Friday, November 8, 2013

A Big Box Family

Our family started growing in the late eighties.  And by the early nineties, we were introduced to the big box store, like Costco and Sam’s Club. At that point we were still a small family with two small children, so we only occasionally went shopping there.  I honestly was quite appalled that we had to pay a yearly fee just to shop at their store.  Seriously, did they understand the lunacy of the concept???   But putting my grumblings aside, I wondered how the cost of the food, plus the cost to join would still be less than going to our neighborhood grocery store.  The first year when I did the math, it was close.  And it got  better in the years after.

----------------------------------------

* _Problems and tasks_
1. In the post about big box stores, why did the family shop at those stores only now and then at first? Explain in one to three sentences.
2. Carry on the post about big box stores from where it stops.
The rows placed after this post aren't needed.

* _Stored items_
----------------------------------------

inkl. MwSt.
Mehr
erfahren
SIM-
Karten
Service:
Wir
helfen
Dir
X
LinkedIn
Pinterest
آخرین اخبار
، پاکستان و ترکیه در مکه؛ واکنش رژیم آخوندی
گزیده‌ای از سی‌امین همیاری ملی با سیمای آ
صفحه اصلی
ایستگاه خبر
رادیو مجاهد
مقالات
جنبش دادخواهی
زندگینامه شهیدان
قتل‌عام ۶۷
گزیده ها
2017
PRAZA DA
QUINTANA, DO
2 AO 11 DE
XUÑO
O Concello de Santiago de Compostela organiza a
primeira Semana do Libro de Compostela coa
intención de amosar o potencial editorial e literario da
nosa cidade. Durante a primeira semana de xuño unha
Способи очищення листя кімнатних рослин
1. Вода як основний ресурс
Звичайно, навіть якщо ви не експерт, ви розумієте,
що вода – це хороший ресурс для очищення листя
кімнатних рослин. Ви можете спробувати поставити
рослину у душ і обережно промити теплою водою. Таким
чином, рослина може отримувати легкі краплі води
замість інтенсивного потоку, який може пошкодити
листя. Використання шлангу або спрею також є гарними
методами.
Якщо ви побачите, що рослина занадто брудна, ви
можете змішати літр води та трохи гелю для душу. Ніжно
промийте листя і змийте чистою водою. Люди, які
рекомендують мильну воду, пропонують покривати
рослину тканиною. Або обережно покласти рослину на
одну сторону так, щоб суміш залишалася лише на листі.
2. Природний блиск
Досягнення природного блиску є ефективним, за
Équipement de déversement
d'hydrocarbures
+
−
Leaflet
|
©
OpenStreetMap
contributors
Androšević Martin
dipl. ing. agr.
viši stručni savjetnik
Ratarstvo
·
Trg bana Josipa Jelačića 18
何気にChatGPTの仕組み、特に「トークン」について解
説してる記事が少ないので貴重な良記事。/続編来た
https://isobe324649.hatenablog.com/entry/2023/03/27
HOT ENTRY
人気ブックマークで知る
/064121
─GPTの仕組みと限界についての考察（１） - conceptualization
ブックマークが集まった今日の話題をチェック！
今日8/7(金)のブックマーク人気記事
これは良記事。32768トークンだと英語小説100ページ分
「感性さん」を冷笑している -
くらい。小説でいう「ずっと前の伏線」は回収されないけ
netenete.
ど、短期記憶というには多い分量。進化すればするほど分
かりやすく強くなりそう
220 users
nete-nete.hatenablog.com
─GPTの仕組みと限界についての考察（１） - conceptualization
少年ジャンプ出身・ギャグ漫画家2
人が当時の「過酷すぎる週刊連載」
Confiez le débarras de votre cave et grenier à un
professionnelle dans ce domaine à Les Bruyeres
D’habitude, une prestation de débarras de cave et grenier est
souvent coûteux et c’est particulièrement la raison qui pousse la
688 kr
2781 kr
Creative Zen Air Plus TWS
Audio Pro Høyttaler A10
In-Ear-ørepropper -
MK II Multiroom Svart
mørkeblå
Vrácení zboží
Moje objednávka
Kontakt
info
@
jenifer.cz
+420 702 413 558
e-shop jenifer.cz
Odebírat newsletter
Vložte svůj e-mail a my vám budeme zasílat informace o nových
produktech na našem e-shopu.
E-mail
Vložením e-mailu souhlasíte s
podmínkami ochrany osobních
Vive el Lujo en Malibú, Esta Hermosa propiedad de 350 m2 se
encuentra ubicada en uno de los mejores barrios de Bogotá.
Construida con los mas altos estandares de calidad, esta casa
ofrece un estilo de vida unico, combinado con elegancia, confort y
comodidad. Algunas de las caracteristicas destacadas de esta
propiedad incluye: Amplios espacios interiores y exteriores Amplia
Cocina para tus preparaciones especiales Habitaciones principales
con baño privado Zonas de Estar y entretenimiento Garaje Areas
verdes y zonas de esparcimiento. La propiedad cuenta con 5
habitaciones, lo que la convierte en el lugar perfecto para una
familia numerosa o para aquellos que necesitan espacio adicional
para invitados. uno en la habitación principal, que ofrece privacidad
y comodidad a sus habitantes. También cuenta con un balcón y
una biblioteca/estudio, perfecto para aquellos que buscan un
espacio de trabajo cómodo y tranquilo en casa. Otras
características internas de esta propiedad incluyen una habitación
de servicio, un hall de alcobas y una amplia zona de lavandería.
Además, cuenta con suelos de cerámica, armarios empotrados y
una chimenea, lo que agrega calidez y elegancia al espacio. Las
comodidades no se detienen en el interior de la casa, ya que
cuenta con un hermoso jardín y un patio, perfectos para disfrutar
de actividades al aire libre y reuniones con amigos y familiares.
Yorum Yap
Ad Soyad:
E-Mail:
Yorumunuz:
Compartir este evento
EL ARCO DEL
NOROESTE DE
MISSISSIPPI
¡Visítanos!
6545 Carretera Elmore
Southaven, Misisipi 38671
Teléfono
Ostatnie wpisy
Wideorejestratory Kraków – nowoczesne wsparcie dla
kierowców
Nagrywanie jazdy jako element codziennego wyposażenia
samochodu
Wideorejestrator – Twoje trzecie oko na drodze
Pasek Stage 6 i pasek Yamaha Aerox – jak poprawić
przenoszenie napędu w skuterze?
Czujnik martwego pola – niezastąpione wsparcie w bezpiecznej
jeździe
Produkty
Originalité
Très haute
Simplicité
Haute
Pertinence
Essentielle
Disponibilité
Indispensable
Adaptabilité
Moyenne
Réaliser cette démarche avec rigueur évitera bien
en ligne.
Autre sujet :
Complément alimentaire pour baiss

----------------------------------------

* _List of answers_
1. At that point they were still a small family with two small children. Because of that, they only went shopping at the big box stores occasionally.

2.
Enter the Great Growth Spurt of 2002.  You may have heard of it.  It made national news.  Jurney, my second born, decided to start eating his meals by the pound instead of by the ounce.  I had to start peeling potatoes as soon as lunch ended to make sure there were enough for him to eat at dinner.  He was always the last one to be served at dinner, because if a serving plate passed him, whatever was on the plate would be gone before the next person could be served.  His mashed potatoes looked like Krakatoa with its cataclysmic potato eruptions and tsunamis of gravy on (and beyond) his plate.  When we had Italian, he would hollow out a loaf of Italian bread and stuff it with spaghetti and meatballs.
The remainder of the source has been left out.